It's the type of picture book that has magic to it. You don't realize it at first: it's an old picture book from the 1960s. The text is from 1918. It looks like one of those outdated books that might be of interest to a book collector, but how could it possibly pull in the media-drenched youngsters of today? At least that was what I thought, until I decided to try out this story for a read aloud. That's when I found the magic.
This old cautionary tale that's just a bit like Red Riding Hood, sans grandmother and woodsman, has a universal theme that any child will recognize. Little Girl lives near the jungle with her mother, and her mother warns her never to go near the jungle or the Gunniwolf might get her! Of course, one day, her mother goes out and Little Girl forgets the warning . . . The story has a happy ending when Little Girl manages to run home after a good scare, having learned her lesson. What makes this story sing is Wilhelmina Harper's delightful turn of phrase. Simple, easy to understand but musical with all the power of a storyteller behind them. Particularly notable are Ms. Harper's onomatopoeic phrases describing the Gunniwolf chasing Little Girl.(Hunker-cha, hunker-cha). The dialog of the characters is unusual, the Gunniwolf sounding strange with his demand that Little Girl "sing that guten sweeten song again!" and little girl's basic response of "I no move." when the Gunniwolf asks her why she moves. A child older than preschool age may find this tale a bit too young for them, but for a youngster it's one of those stories that fits just right.
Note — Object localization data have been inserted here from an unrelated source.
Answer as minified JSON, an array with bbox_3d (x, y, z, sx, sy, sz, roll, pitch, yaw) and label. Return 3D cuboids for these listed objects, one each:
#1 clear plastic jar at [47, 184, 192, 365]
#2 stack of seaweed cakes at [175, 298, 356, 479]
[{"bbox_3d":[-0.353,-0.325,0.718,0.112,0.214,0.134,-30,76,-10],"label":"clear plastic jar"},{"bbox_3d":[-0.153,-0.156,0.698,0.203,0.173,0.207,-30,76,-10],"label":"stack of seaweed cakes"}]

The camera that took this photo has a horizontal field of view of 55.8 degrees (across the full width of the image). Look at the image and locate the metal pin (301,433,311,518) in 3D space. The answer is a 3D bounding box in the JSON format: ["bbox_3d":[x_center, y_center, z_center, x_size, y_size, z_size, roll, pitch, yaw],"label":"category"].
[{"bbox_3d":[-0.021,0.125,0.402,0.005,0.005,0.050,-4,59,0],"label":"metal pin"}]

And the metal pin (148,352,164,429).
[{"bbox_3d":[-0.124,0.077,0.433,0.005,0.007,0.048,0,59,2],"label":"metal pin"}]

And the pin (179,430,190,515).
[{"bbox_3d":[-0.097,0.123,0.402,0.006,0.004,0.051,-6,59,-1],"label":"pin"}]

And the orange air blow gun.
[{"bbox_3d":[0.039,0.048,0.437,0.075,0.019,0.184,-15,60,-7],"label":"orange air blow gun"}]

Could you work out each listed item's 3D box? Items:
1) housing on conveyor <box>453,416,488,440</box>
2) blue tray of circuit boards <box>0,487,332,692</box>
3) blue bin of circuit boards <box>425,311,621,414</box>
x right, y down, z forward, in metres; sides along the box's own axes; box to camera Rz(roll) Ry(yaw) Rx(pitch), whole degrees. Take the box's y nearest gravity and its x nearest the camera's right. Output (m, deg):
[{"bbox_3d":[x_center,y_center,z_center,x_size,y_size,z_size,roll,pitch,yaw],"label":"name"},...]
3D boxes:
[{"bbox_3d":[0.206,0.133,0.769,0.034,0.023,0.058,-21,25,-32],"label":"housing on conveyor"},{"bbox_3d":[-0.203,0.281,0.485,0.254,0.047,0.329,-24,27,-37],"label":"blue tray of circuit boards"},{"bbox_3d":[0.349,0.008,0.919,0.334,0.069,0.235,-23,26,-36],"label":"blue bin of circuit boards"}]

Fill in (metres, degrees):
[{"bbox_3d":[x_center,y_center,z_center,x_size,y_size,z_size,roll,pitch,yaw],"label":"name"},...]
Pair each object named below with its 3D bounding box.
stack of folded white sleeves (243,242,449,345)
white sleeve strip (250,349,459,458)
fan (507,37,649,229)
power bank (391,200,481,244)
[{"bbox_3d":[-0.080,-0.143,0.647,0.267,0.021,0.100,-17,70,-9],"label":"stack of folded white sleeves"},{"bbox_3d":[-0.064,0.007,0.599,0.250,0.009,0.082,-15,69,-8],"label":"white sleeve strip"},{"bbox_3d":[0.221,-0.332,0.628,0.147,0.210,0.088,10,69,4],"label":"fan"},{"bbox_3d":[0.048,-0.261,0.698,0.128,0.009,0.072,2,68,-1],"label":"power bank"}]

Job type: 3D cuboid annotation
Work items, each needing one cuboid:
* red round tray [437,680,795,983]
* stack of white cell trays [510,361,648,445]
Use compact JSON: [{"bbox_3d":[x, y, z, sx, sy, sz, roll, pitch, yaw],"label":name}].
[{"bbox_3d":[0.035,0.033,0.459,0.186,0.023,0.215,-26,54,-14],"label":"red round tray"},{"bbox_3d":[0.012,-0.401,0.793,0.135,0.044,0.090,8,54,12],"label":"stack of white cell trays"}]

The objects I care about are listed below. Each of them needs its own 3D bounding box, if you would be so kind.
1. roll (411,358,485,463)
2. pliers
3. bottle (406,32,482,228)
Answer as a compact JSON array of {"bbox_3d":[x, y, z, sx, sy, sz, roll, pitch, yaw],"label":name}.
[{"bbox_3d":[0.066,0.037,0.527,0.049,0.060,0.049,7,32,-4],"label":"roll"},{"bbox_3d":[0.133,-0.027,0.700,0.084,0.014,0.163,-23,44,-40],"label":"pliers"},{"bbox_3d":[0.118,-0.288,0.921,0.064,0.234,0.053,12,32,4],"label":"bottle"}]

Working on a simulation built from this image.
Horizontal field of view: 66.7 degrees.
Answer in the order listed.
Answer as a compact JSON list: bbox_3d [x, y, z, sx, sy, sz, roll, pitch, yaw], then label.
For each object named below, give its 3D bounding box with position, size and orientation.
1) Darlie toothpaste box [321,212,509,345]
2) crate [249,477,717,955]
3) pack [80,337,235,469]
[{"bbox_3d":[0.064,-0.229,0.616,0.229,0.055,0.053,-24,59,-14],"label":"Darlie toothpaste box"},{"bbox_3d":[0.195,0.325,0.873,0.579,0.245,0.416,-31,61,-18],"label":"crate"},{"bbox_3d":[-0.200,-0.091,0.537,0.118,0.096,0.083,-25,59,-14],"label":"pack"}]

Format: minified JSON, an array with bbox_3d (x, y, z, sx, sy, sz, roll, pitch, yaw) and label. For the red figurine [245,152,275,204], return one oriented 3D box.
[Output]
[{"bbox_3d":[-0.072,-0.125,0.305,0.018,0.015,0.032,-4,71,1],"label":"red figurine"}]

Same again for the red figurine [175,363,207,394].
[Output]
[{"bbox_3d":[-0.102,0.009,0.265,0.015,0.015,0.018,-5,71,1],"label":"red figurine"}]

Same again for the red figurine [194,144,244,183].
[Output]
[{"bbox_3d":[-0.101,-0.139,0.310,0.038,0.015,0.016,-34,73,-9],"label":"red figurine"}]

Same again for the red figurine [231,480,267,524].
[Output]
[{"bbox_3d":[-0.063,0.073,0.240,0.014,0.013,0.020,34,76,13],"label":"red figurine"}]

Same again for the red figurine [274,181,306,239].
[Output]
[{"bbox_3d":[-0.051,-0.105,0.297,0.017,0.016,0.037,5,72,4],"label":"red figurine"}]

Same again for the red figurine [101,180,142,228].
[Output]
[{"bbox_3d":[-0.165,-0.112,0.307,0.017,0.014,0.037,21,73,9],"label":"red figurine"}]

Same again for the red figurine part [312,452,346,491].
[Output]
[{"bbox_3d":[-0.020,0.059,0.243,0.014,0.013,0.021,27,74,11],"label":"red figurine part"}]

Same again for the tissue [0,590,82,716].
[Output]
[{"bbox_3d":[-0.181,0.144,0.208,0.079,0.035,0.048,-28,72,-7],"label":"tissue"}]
While the text can be used without pictures in its own right, the pictures with this particular version of the book: William Wiesner's green and red colored drawings with incted in cross hatching for shading, are also part of the magic. They don't overwhelm the text or complicate it. Each picture complements the story in it's simplicity, but gives readers a clear image of the Gunniwolf and Little Girl. Wiesner does a marvelous job depicting the Gunniwolf as a crafty old trickster of a creature, without making him overly scary for youngsters. There's a newer version of this tale out with a different illustrator and the same text, but I confess to preferring this version and find the pictures mesh perfectly as they are.
The result? Spellbound audiences of youngsters. I keep getting requests for the story, and parents who want to find the tale to retell to their own children. It's a tough book to find since this publication is out of print, but you can find a newer version with different illustrations on the market! If you like this story, consider checking out Where the Wild thing Are by Maurice Sendak and Caps for Sale by Esphyr Slobodkina for more magical picture books!